Kedua, memelihara kemanfaatan, yaitu seperti menyimpan
harta. Jika pada yang pertama tugas kita adalah mencari harta tersebut, maka
yang kedua tugas kita adalah menyimpannya.
Ketiga, menolak kemelaratan. Kita tidak boleh menjadi orang
yang melarat, juga menjaga dari ancaman luar. Maksudnya, jika kita sudah tahu
bahwa pola hidup kita itu ujung-ujungnya akan melarat, maka hindarilah jalan
itu, carilah jalan yang lain. Seandainya pun juga ada dua cabang yang itu tidak
ada pilihan hidup, misalkan jika kita bertahan pada suatu pendirian maka kita
akan mati kelaparan. Tapi kalau kita mengambil jalan yang lain yang itu
hasilnya adalah haram, maka pilihlah yang haram itu, seandaikan memang sudah
tak ada pilihan yang lain. Di dalam Alquran disebutkan, bahwa babi pun
dibolehkan untuk dimakan jika dalam keadaan tak ada pilihan seperti ini. Tapi
harus memang dalam keadaan yang betul-betul darurat, sehingga tak ada dosa kita
melakukan itu. Darurat itu membolehkan yang tidak boleh.

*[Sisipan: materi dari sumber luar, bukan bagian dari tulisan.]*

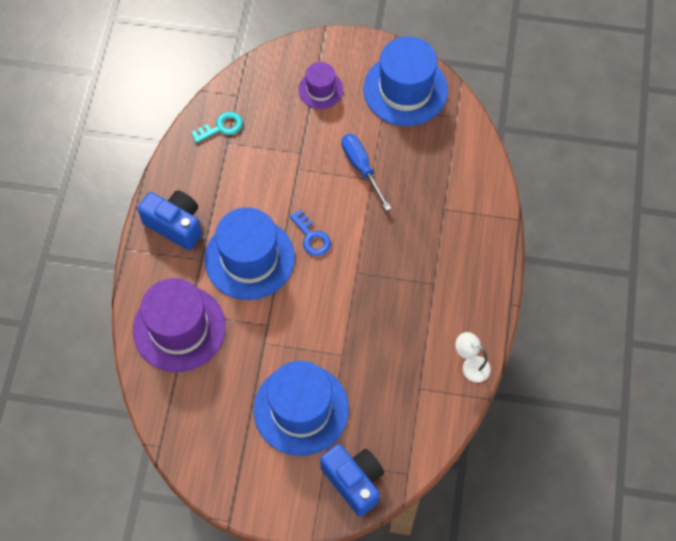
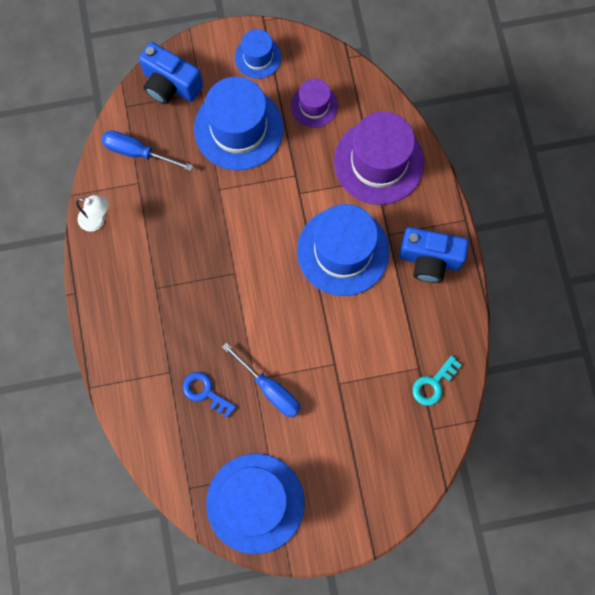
camera: 160 degrees right, 10 degrees up
(252, 480) = (258, 57): none -> blue hat
(312, 237) = (291, 294): blue key -> blue key (205, 392)
(320, 90) = (347, 469): purple hat -> purple hat (314, 105)
(411, 420) = (137, 152): none -> blue screwdriver

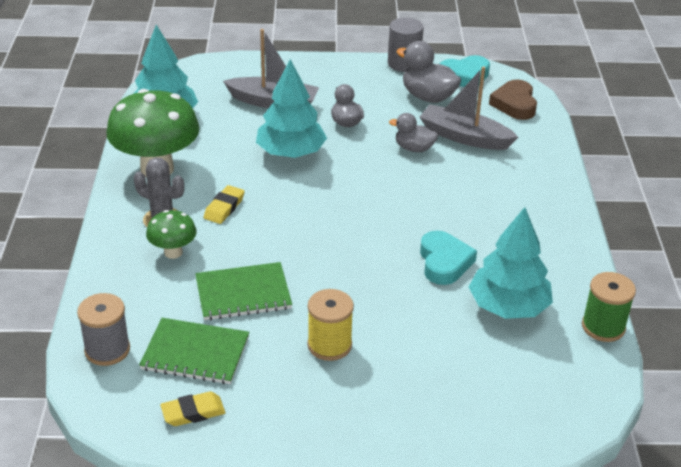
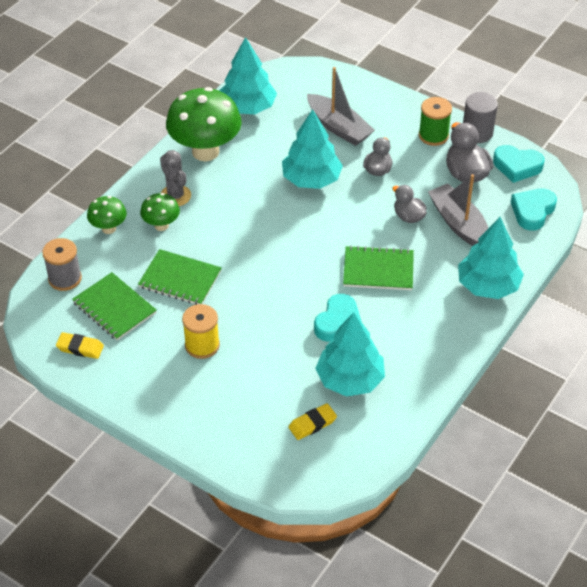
camera: 35 degrees right, 10 degrees up
(114, 279) = (109, 228): none -> green mushroom
(224, 208) = (224, 205): yellow eraser -> yellow eraser (312, 424)
(433, 202) = (378, 270): none -> green notebook
(514, 104) = (532, 211): brown heart -> turquoise heart
(542, 175) = (488, 286): none -> turquoise tree
(603, 327) = (403, 429): green spool -> green spool (433, 135)

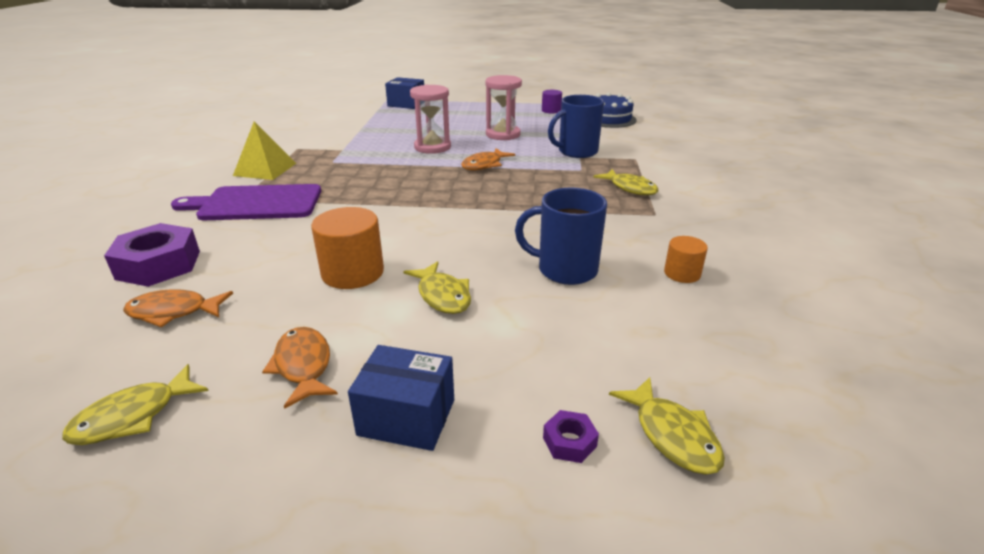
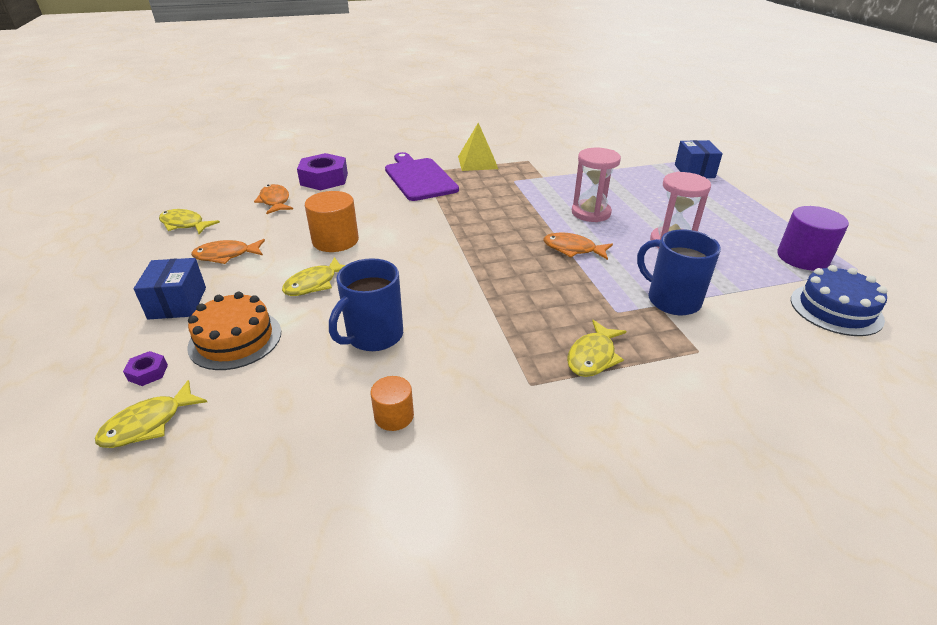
camera: 70 degrees right, 5 degrees up
(303, 366) = (226, 255): orange fish -> orange fish turned 150 degrees counterclockwise
(528, 361) = (235, 339): none -> orange cake
(551, 110) = (803, 258): purple cylinder -> purple cylinder, size x1.73
(565, 270) = (373, 336): blue mug -> blue mug turned 135 degrees counterclockwise

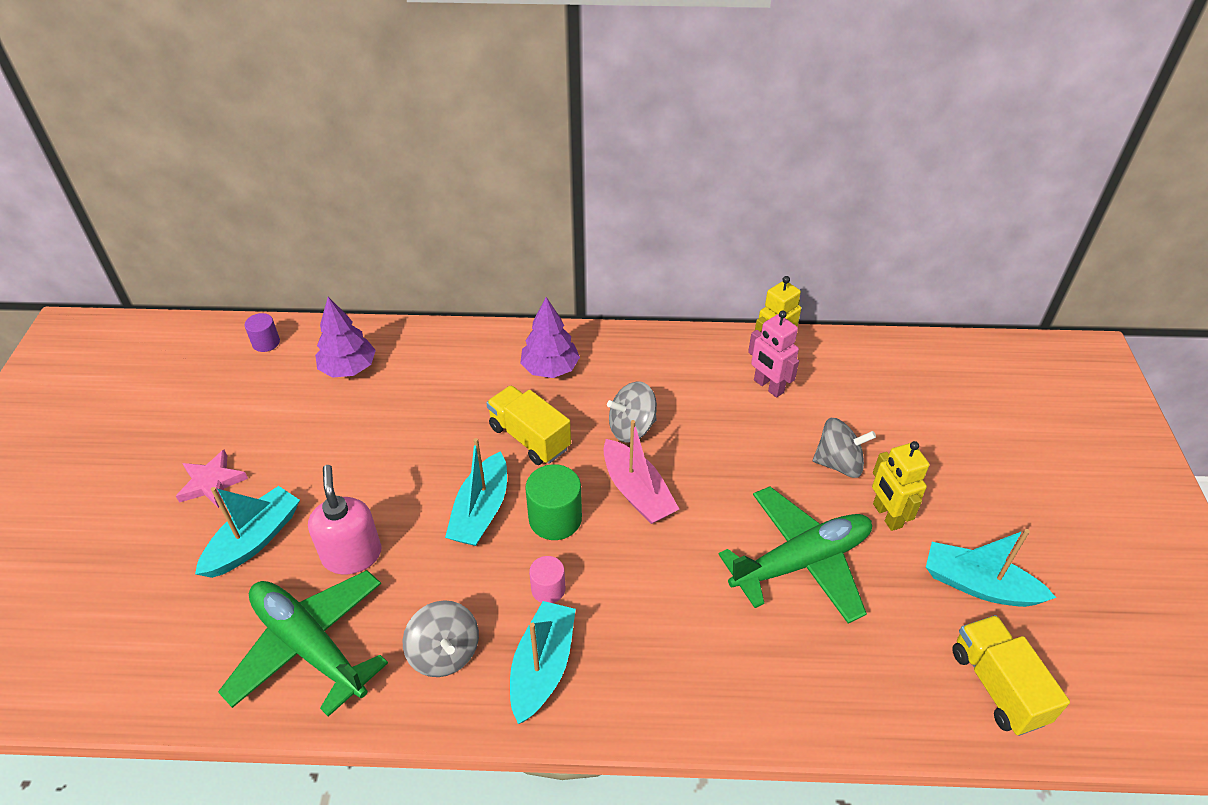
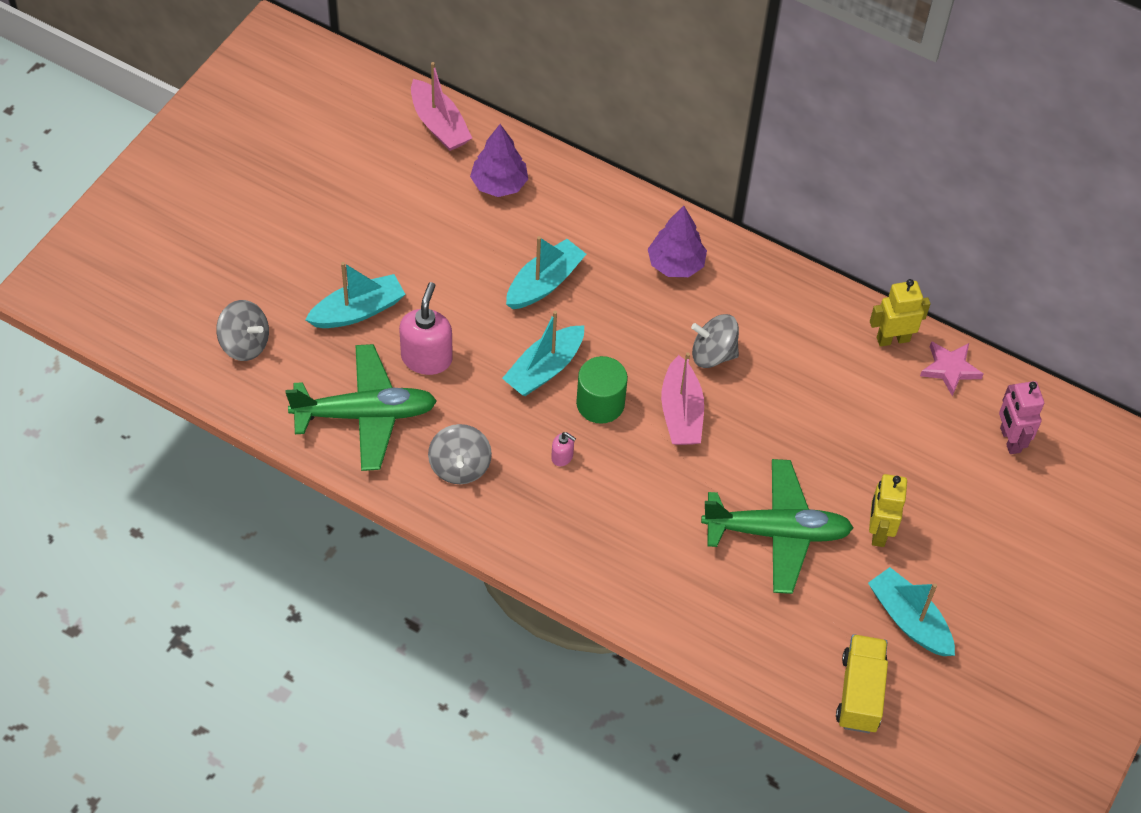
camera: 25 degrees right, 10 degrees up
(212, 482) = (344, 244): pink star -> pink star (950, 369)
(266, 343) = (439, 125): purple cylinder -> pink boat
(309, 646) = (365, 415): green plane -> green plane turned 105 degrees clockwise
(529, 438) = (620, 323): yellow truck -> none
(542, 667) = (525, 511): turquoise boat -> turquoise boat (544, 283)
(548, 589) = (562, 457): pink cylinder -> pink soap dispenser
(768, 386) = (863, 371): pink robot -> pink robot (1009, 440)
(838, 463) = (872, 470): grey spinning top -> grey spinning top (245, 344)

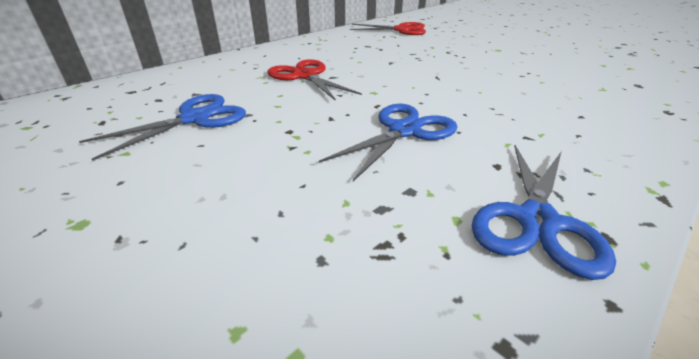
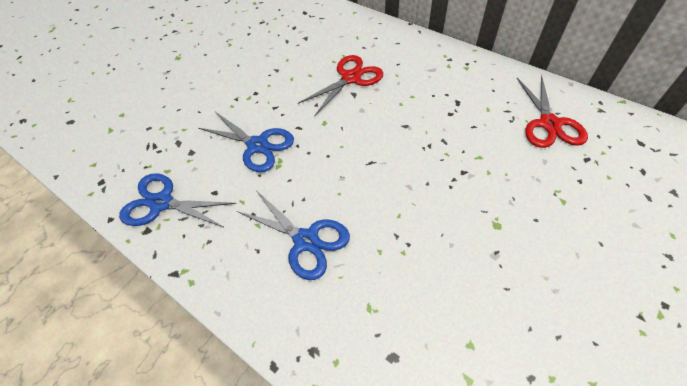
camera: 85 degrees right, 20 degrees up
(194, 119) = (268, 51): blue scissors -> blue scissors (306, 240)

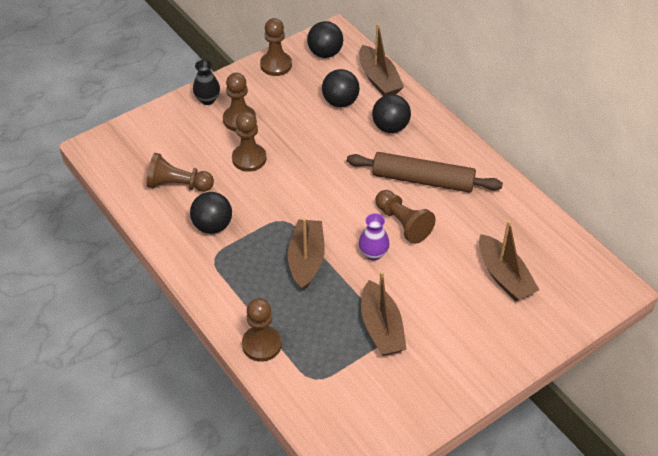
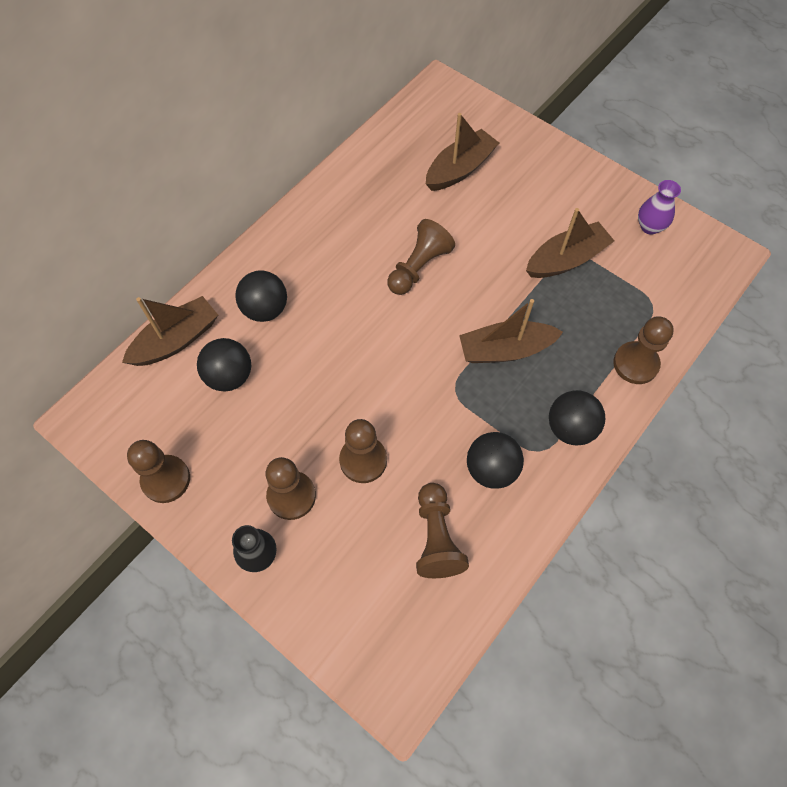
camera: 105 degrees left, 15 degrees up
(325, 53) = (130, 419): black ball -> black ball (570, 428)
(373, 253) = (472, 286): purple vase -> purple vase (650, 226)
(423, 180) = (346, 260): brown rolling pin -> none

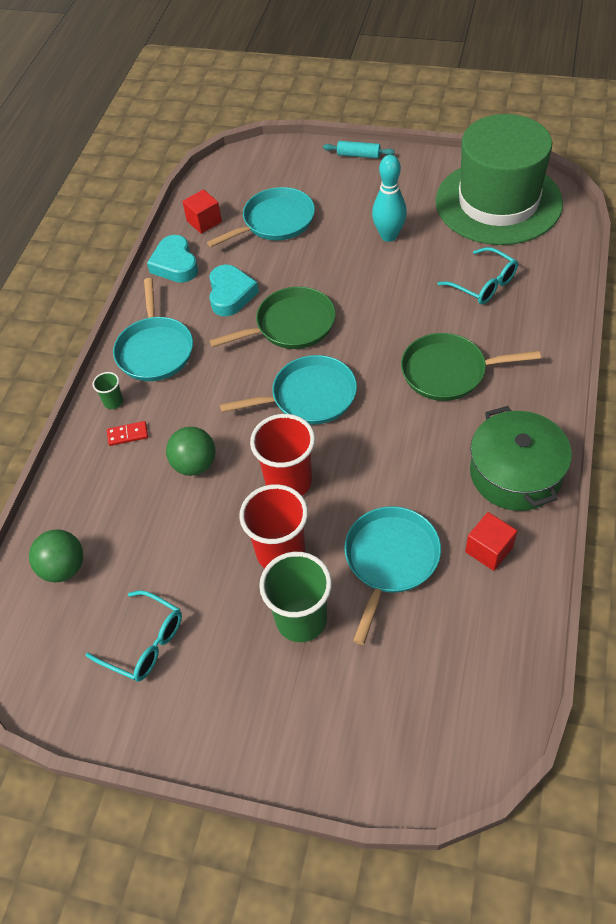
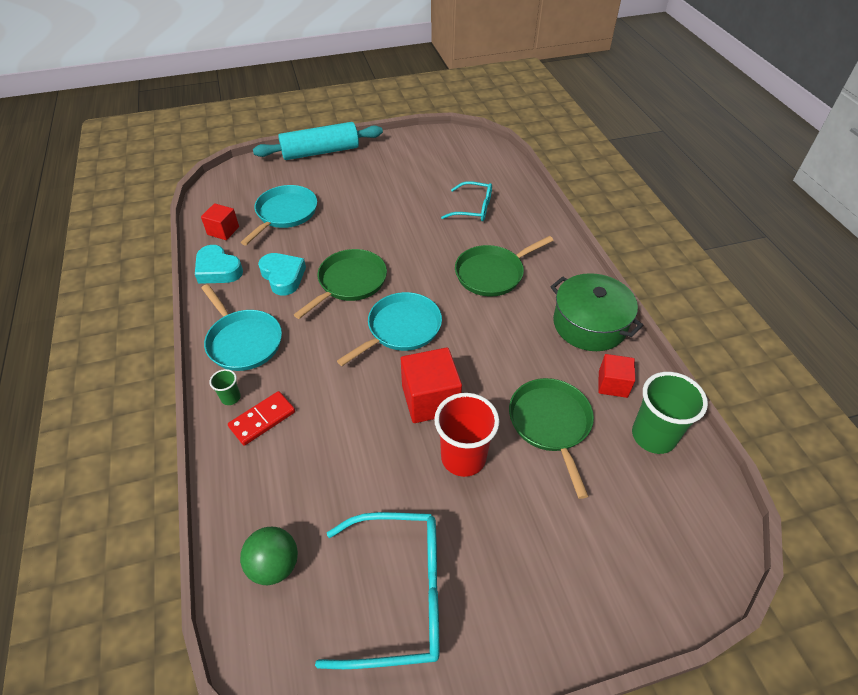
camera: 35 degrees left, 5 degrees down
(128, 435) = (262, 419): red domino -> red domino, size x1.57
(145, 643) = (399, 594): turquoise glasses -> turquoise glasses, size x1.66
(195, 465) = (341, 419): green ball -> none
(288, 482) = (430, 399): red cup -> red cube
(301, 619) = (518, 503): green cup -> green cup (653, 436)
(358, 155) = (320, 152): turquoise rolling pin -> turquoise rolling pin, size x2.20
(389, 236) = (382, 198): turquoise bowling pin -> none
(390, 560) = (550, 423): turquoise pan -> green pan
(498, 202) = (444, 155): green hat -> none

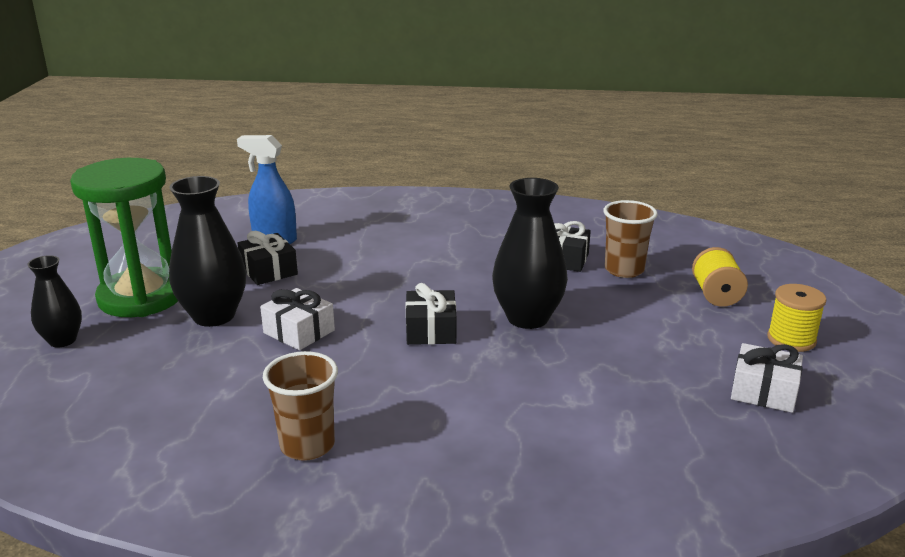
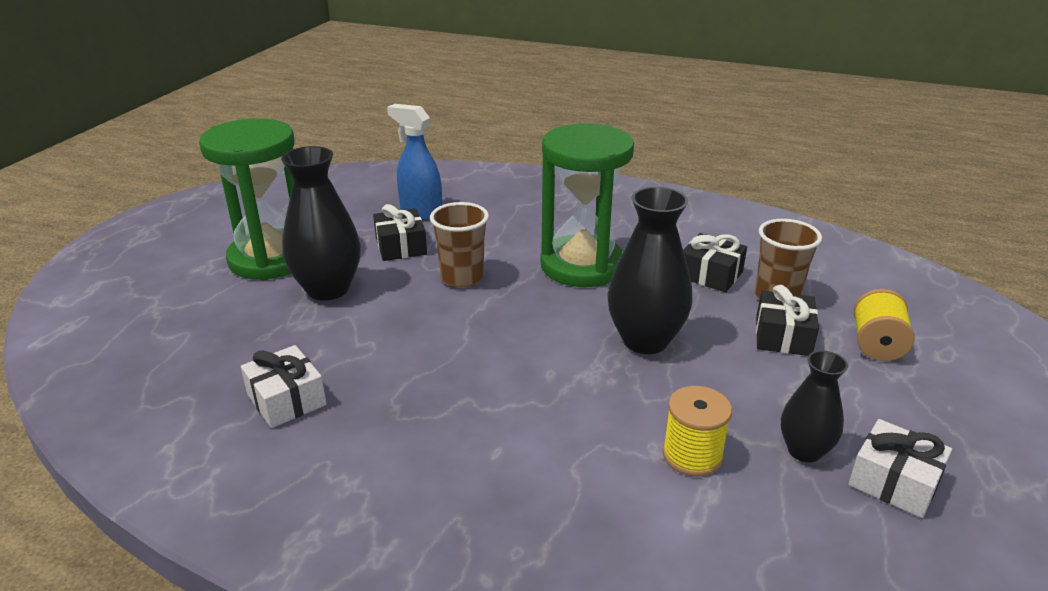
camera: 15 degrees right, 5 degrees up
(62, 340) = (181, 294): black vase -> black vase (804, 451)
(299, 332) = (401, 319): white gift -> white gift (286, 400)
(307, 445) = (354, 453): brown cup -> brown cup (462, 278)
(431, 330) = (535, 338): black gift -> black gift (783, 336)
(447, 266) = (582, 266): none -> green hourglass
(791, 339) = (953, 418): yellow spool -> yellow spool (692, 455)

Keempat, memotong kemelaratan. Misalkan, jika kita sedang
sakit, maka kita harus memotong jangan sampai sakit tersebut terlalu lama. Jika
flu tanpa diobati, biasanya flu tersebut baru sembuh setelah lima hari ataupun
sepuluh hari. Tetapi dalam hal ini kita tahu kondisi diri kita. Biasanya jika
kita meminum obat, maka flu tersebut akan begitu cepat sembuh, yaitu
paling-paling hanya tiga hari. Jadi, kemelaratan tersebut harus dipotong.
Jangan membiarkan diri kita begitu saja tanpa ada usaha mengobati. Memotong
kemelaratan juga adalah untuk memberikan peluang kepda ibadah-ibadah yang lain.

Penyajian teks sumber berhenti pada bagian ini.